# Tutorial for the CollocationNet prediction

This tutorial shows how to use the predict function in CollocationNet to predict which adjectives (from a given list of adjectives) are most likely to describe the given noun. In the example we will use 'kohv' for the noun and ['kange', 'tugev'] for the list of adjectives to predict which of the two adjectives is more likely to describe 'kohv'.

### The usage of predict in CollocationNet

To predict the order of likely adjectives for the noun, we first need to import CollocationNet and create a CollocationNet object:

In [1]:
from collocation_net import CollocationNet

In [2]:
cn = CollocationNet()

Then we can use the prediction function in the following way:

In [3]:
cn.predict(noun='kohv', adjectives=['kange', 'tugev'])

[('kange', 0.10684924723040845), ('tugev', 7.489607178763322e-05)]

As we can see, the predict function returns an ordered list where each element is a tuple consisting of an adjective and a probability for the adjective to describe the given noun. For this example we see that the collocation 'kange kohv' is more likely than 'tugev kohv'.

### Manual calculation of the results

Let's first import the modules necessary for the calculations.

In [4]:
import scipy
import numpy as np

To obtain the data that CollocationNet is built on, a Latent Dirichlet Allocation (LDA) model was trained using a dataset of noun-adjective collocations from a corpus. The LDA model divides the data into clusters and outputs matrices corresponding to the noun and adjective distributions that describe the distribution between the clusters.
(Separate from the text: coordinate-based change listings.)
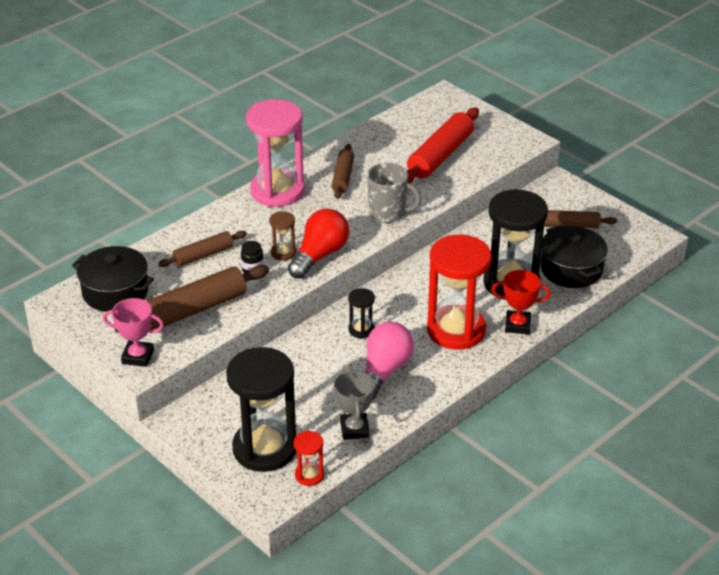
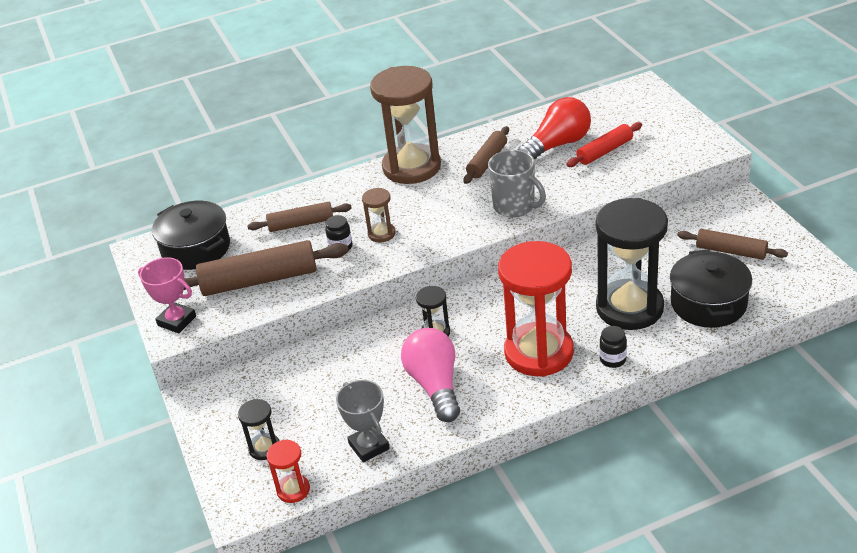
camera: 25 degrees right, 0 degrees up
(265, 448) = (264, 448): black hourglass -> black hourglass, size x0.44
(277, 191) = (411, 167): pink hourglass -> brown hourglass
(319, 255) = (417, 242): red light bulb -> red light bulb (557, 145)
(354, 429) = (369, 446): grey trophy -> grey trophy turned 45 degrees counterclockwise
(384, 371) = (435, 385): pink light bulb -> pink light bulb turned 60 degrees counterclockwise
(440, 155) = (604, 151): red rolling pin -> red rolling pin, size x0.60
(517, 325) = (613, 359): red trophy -> black jar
The data obtained from the LDA model doesn't have words linked so let's first find the indices of the noun and adjectives to find the vectors that correspond to them. We can do that using the dataset in CollocationNet.

In [5]:
data = cn.data
kohv_idx = list(data.index).index('kohv')
kange_idx = list(data.columns).index('kange')
tugev_idx = list(data.columns).index('tugev')
print(kohv_idx, kange_idx, tugev_idx)

1505 127 73


The matrix of distribution between topics for nouns includes a vector of probabilities for each noun which showcases the probabilities of a certain noun belonging to different topics. The distribution matrix of adjectives includes pseudocounts which show how much each adjective was assigned to each topic.

In [6]:
noun_dist = cn.noun_dist
adj_dist = cn.adj_dist
print(noun_dist.shape, adj_dist.shape)

(5817, 1000) (1000, 7358)


To calculate the probabilities of each adjective forming a collocation with the given noun, first we need to sample variables from the Dirichlet' distribution. We need a variable for each element of the vectors corresponding to the adjectives and their pseudocounts in topics. Since our model has 1000 topics, we will sample 1000 variables for each adjective using the vector obtained from the model. For practical approximation of the results, each set of 1000 variables will be sampled 1000 times to later obtain an average.

In [7]:
kange_theta = scipy.stats.dirichlet.rvs(adj_dist[:, kange_idx], size=1000)
tugev_theta = scipy.stats.dirichlet.rvs(adj_dist[:, tugev_idx], size=1000)

We will also need the vector of probabilities corresponding to the noun.

In [8]:
kohv_topics = noun_dist[kohv_idx]

To find the probability of the collocation, we need to multiply the vector of probabilities corresponding to the noun with the vector of sampled Dirichlet' variables. This will find the corresponding value for each topic and sum them together. If a topic has a high probability for the noun and the sampled variable for that topic is also higher (meaning the original pseudocount was high), the multiplication of the values will also be higher and thus increase the overall probability of the collocation. Similarly if the most probable topics for the noun and the highest pseudocounts of the adjective don't align, the probability of the collocation will be lower.

Since we have 1000 vectors of Dirichlet' variables per adjective, the probability will be found as an average of those 1000 simulations.

In [9]:
kange_prob = np.mean(np.matmul(kohv_topics, kange_theta.T))
tugev_prob = np.mean(np.matmul(kohv_topics, tugev_theta.T))

In [10]:
print(("kange", kange_prob), ("tugev", tugev_prob))

('kange', 0.10683482609763297) ('tugev', 7.418066120767987e-05)


The probabilities differ slightly from the previously obtained CollocationNet.predict probabilities due to the randomness of the sampled Dirichlet' variables.